Any sexually active woman should schedule an annual checkup with a gynecologist and get tested for sexually transmitted infections. Diseases like gonorrhea and chlamydia can spread to the uterus and cause scarring. They can also develop into a painful condition called pelvic inflammatory disease (PID). These common infections are easily treated—and the sooner, the better. (The woman's sexual partner(s) must also be treated for the infection.)
"In some states, a gynecologist can't prescribe medication for men, so doctors have to trust that the partners of their patients will also get treated," Cackovic said. "This can sometimes create difficulties for care. And sometimes women are uncomfortable telling their partner about the infection."
Cackovic recommends women use condoms to prevent STIs as well as pregnancy. For women in a monogamous relationship, condoms are unnecessary, as long as both partners have been checked for STIs.

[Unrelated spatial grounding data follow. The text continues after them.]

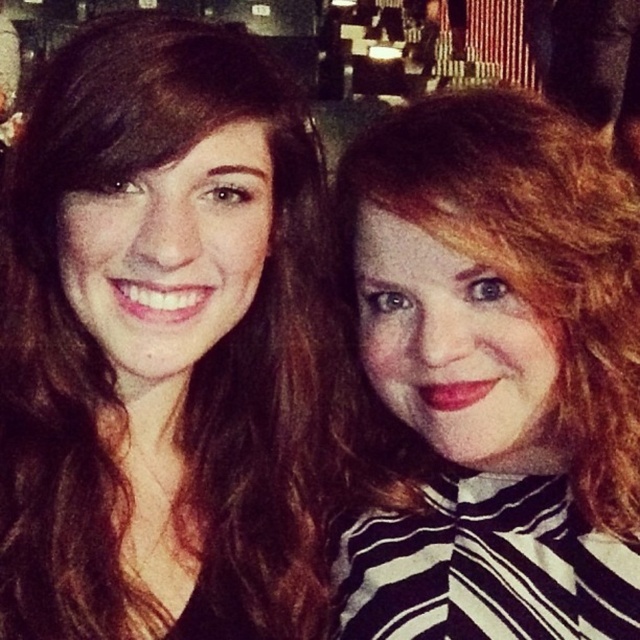
Between matte black hair at left and matte black hair at right, which one is positioned lower?

matte black hair at right

Is matte black hair at left taller than matte black hair at right?

Yes, matte black hair at left is taller than matte black hair at right.

Which is behind, point (288, 272) or point (472, 224)?

Positioned behind is point (288, 272).

Find the location of a particular element. matte black hair at left is located at coordinates (164, 340).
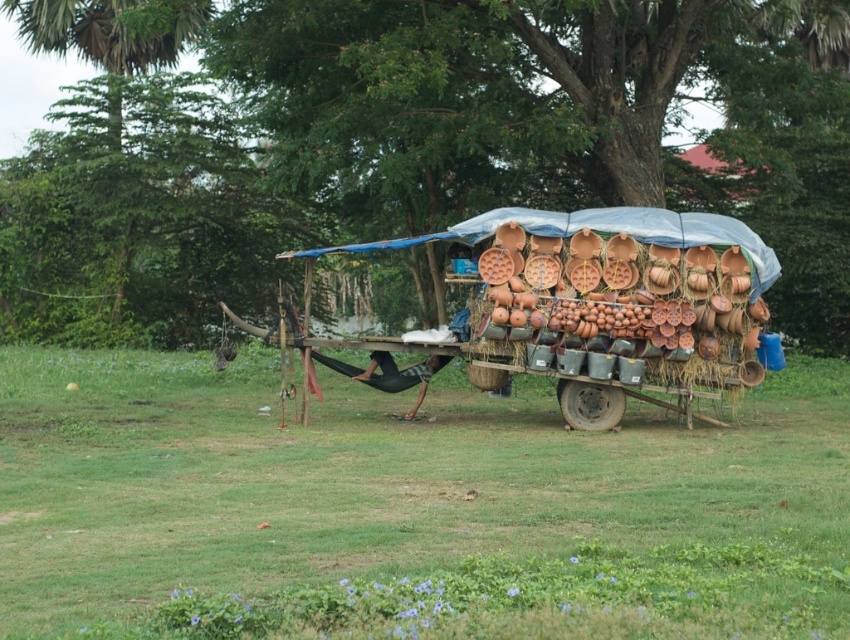
You are standing in the park looking at the cart with pots. There are two points marked on the cart. One is at coordinate point [468,499] and the other is at point [656,237]. Which point is closer to you?

Point [468,499] is closer to the viewer than point [656,237].

You are standing at the edge of the grassy area and want to walk towards the cart. Which direction should you move to first approach the green grass at lower center before reaching the terracotta clay cart at center?

Since the green grass at lower center is in front of the terracotta clay cart at center, you should move forward towards the green grass at lower center first, and then proceed to the cart behind it.

Looking at this image, you are a gardener standing on the green grass at lower center and want to reach the terracotta clay cart at center. Can you step onto the cart from where you are standing?

The green grass at lower center is shorter than the terracotta clay cart at center, so stepping onto the cart might be difficult due to the height difference.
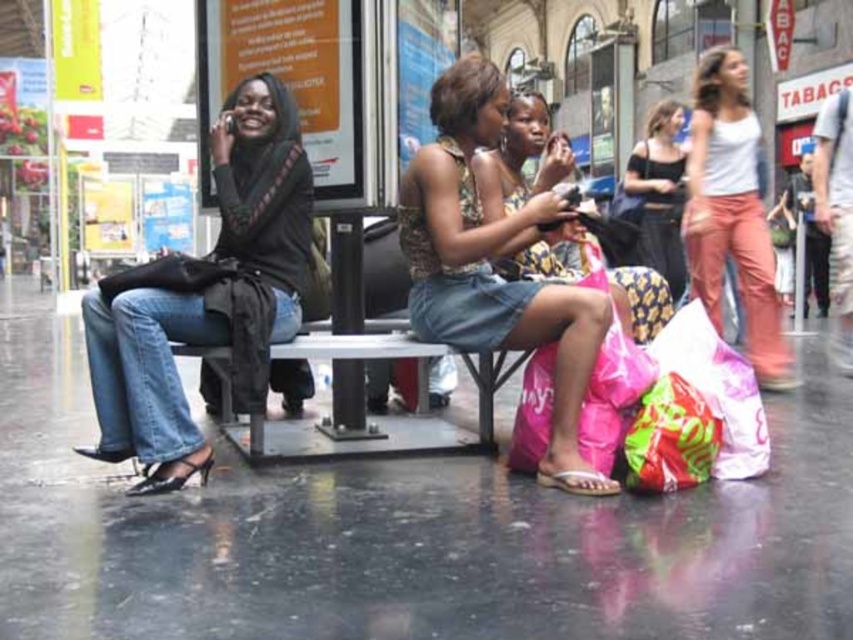
You are standing at the bus stop and want to take a photo of the two women on the metal bench. The first woman is at point (743, 83) and the second woman is at point (526, 150). Which woman will appear closer to the camera in your photo?

The woman at point (743, 83) will appear closer to the camera because point (743, 83) is further to the camera than point (526, 150).

Consider the image. You are a person trying to sit down on the metallic gray bench at center. There is a matte black tank top at upper right nearby. Can you sit on the bench without touching the tank top?

The metallic gray bench at center is wider than the matte black tank top at upper right, so you can sit on the bench without touching the tank top.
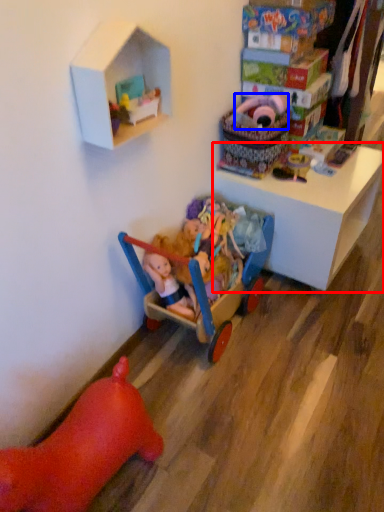
Question: Which object appears farthest to the camera in this image, table (highlighted by a red box) or toy (highlighted by a blue box)?

Choices:
 (A) table
 (B) toy

Answer: (A)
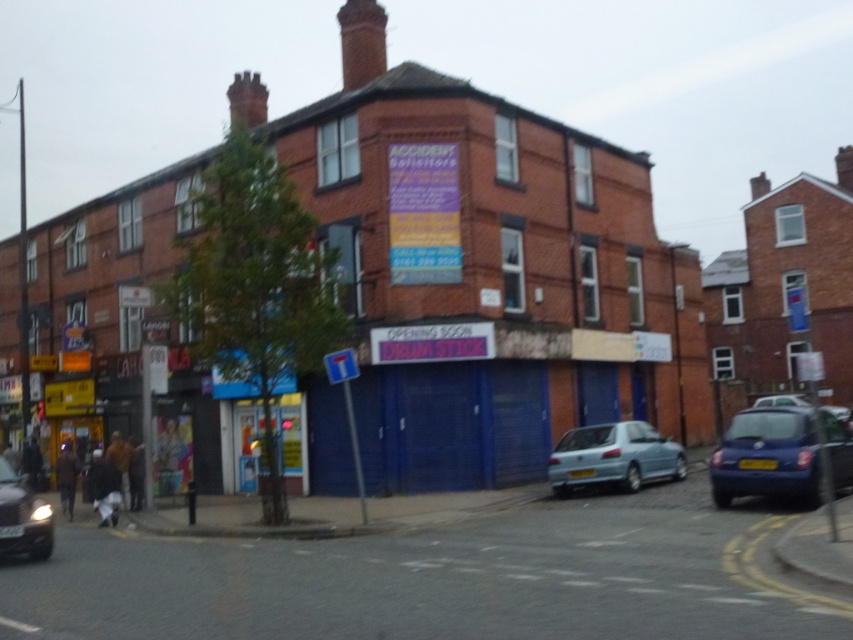
Does light blue metallic car at lower center have a smaller size compared to shiny silver car at lower left?

No.

Who is positioned more to the right, light blue metallic car at lower center or shiny silver car at lower left?

From the viewer's perspective, light blue metallic car at lower center appears more on the right side.

Does point (627, 451) come closer to viewer compared to point (15, 550)?

No, it is not.

In order to click on light blue metallic car at lower center in this screenshot , I will do `click(613, 456)`.

The height and width of the screenshot is (640, 853). What do you see at coordinates (767, 456) in the screenshot?
I see `metallic blue car at right` at bounding box center [767, 456].

This screenshot has width=853, height=640. Identify the location of metallic blue car at right. (767, 456).

Who is more distant from viewer, (838,458) or (6,529)?

The point (838,458) is behind.

Where is `metallic blue car at right`? metallic blue car at right is located at coordinates coord(767,456).

Can you confirm if metallic blue car at right is positioned to the left of light blue metallic car at lower center?

Incorrect, metallic blue car at right is not on the left side of light blue metallic car at lower center.

Does point (730, 448) come farther from viewer compared to point (624, 452)?

No, it is in front of (624, 452).

Describe the element at coordinates (767, 456) in the screenshot. I see `metallic blue car at right` at that location.

The image size is (853, 640). Find the location of `metallic blue car at right`. metallic blue car at right is located at coordinates (767, 456).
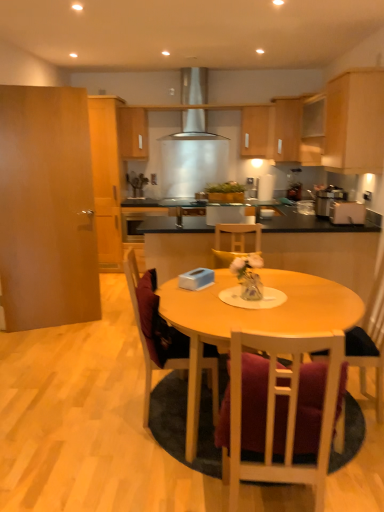
Question: Is wooden cabinet at upper center, which ranks as the 3th cabinetry in left-to-right order, shorter than wooden cabinet at upper center, which is the 4th cabinetry in left-to-right order?

Choices:
 (A) yes
 (B) no

Answer: (A)

Question: Is wooden cabinet at upper center, the sixth cabinetry from the right, directly adjacent to wooden cabinet at upper center, the fifth cabinetry when ordered from right to left?

Choices:
 (A) yes
 (B) no

Answer: (B)

Question: Is wooden cabinet at upper center, the sixth cabinetry from the right, outside wooden cabinet at upper center, which is the 4th cabinetry in left-to-right order?

Choices:
 (A) no
 (B) yes

Answer: (B)

Question: Does wooden cabinet at upper center, which ranks as the 3th cabinetry in left-to-right order, lie behind wooden cabinet at upper center, which is the 4th cabinetry in left-to-right order?

Choices:
 (A) no
 (B) yes

Answer: (B)

Question: Is wooden cabinet at upper center, the sixth cabinetry from the right, positioned with its back to wooden cabinet at upper center, the fifth cabinetry when ordered from right to left?

Choices:
 (A) no
 (B) yes

Answer: (A)

Question: In the image, is stainless steel exhaust hood at center positioned in front of or behind wooden cabinet at upper center, which is the 4th cabinetry in left-to-right order?

Choices:
 (A) behind
 (B) front

Answer: (B)

Question: Considering the positions of stainless steel exhaust hood at center and wooden cabinet at upper center, which is the 4th cabinetry in left-to-right order, in the image, is stainless steel exhaust hood at center taller or shorter than wooden cabinet at upper center, which is the 4th cabinetry in left-to-right order,?

Choices:
 (A) short
 (B) tall

Answer: (B)

Question: From the image's perspective, relative to wooden cabinet at upper center, which is the 4th cabinetry in left-to-right order, is stainless steel exhaust hood at center above or below?

Choices:
 (A) above
 (B) below

Answer: (A)

Question: Is stainless steel exhaust hood at center to the left or to the right of wooden cabinet at upper center, the fifth cabinetry when ordered from right to left, in the image?

Choices:
 (A) right
 (B) left

Answer: (B)

Question: In the image, is wooden cabinet at upper right, the 8th cabinetry in the left-to-right sequence, on the left side or the right side of matte silver sink at center?

Choices:
 (A) right
 (B) left

Answer: (A)

Question: In terms of height, does wooden cabinet at upper right, positioned as the first cabinetry in right-to-left order, look taller or shorter compared to matte silver sink at center?

Choices:
 (A) short
 (B) tall

Answer: (B)

Question: Is wooden cabinet at upper right, positioned as the first cabinetry in right-to-left order, spatially inside matte silver sink at center, or outside of it?

Choices:
 (A) outside
 (B) inside

Answer: (A)

Question: Is point (306, 124) closer or farther from the camera than point (137, 181)?

Choices:
 (A) closer
 (B) farther

Answer: (A)

Question: In terms of height, does wooden chair at right, the 3th chair viewed from the left, look taller or shorter compared to wooden cabinet at upper center, which ranks as the 3th cabinetry in left-to-right order?

Choices:
 (A) tall
 (B) short

Answer: (A)

Question: In terms of size, does wooden chair at right, arranged as the first chair when viewed from the right, appear bigger or smaller than wooden cabinet at upper center, the sixth cabinetry from the right?

Choices:
 (A) small
 (B) big

Answer: (B)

Precautions before pregnancy
If you've had a previous ectopic pregnancy, PID or other surgery in the abdomen, Busick recommends contacting your gynecologist for an exam if you're considering pregnancy. An imaging test can be conducted to check the health of the fallopian tubes.
"I encourage all of my patients to start prenatal vitamins before becoming pregnant, too" Busick said.
Take care of as many risk factors as you can. Quit smoking and get checked and treated for any infections. Eat healthy foods, start prenatal vitamins, get appropriate rest and drink plenty of water. If you drink alcohol, Busick recommends cutting back to just a drink or two per week, or limit it to special occasions. You'll feel healthier overall.
Be aware, but try not to stress
Ectopic pregnancies are rare—fewer than 5 percent of all pregnancies. If you're pregnant or trying to get pregnant, try not to worry about everything that might possibly go wrong. Talk with your doctor about any risk factors that concern you and pay attention to your body during the early weeks of pregnancy.
Be aware of the symptoms that are serious: abdominal cramping and vaginal bleeding. These could be signs of an ectopic pregnancy, but they may be signs of other conditions as well. If you experience these symptoms, contact your doctor's office right away.
If something does go wrong, know you're not the only one to experience difficulties during pregnancy. Find resources to help you work through your situation. Many women experience pregnancy loss, and your doctor can recommend professional counselors and support groups to help you process unexpected experiences and emotions.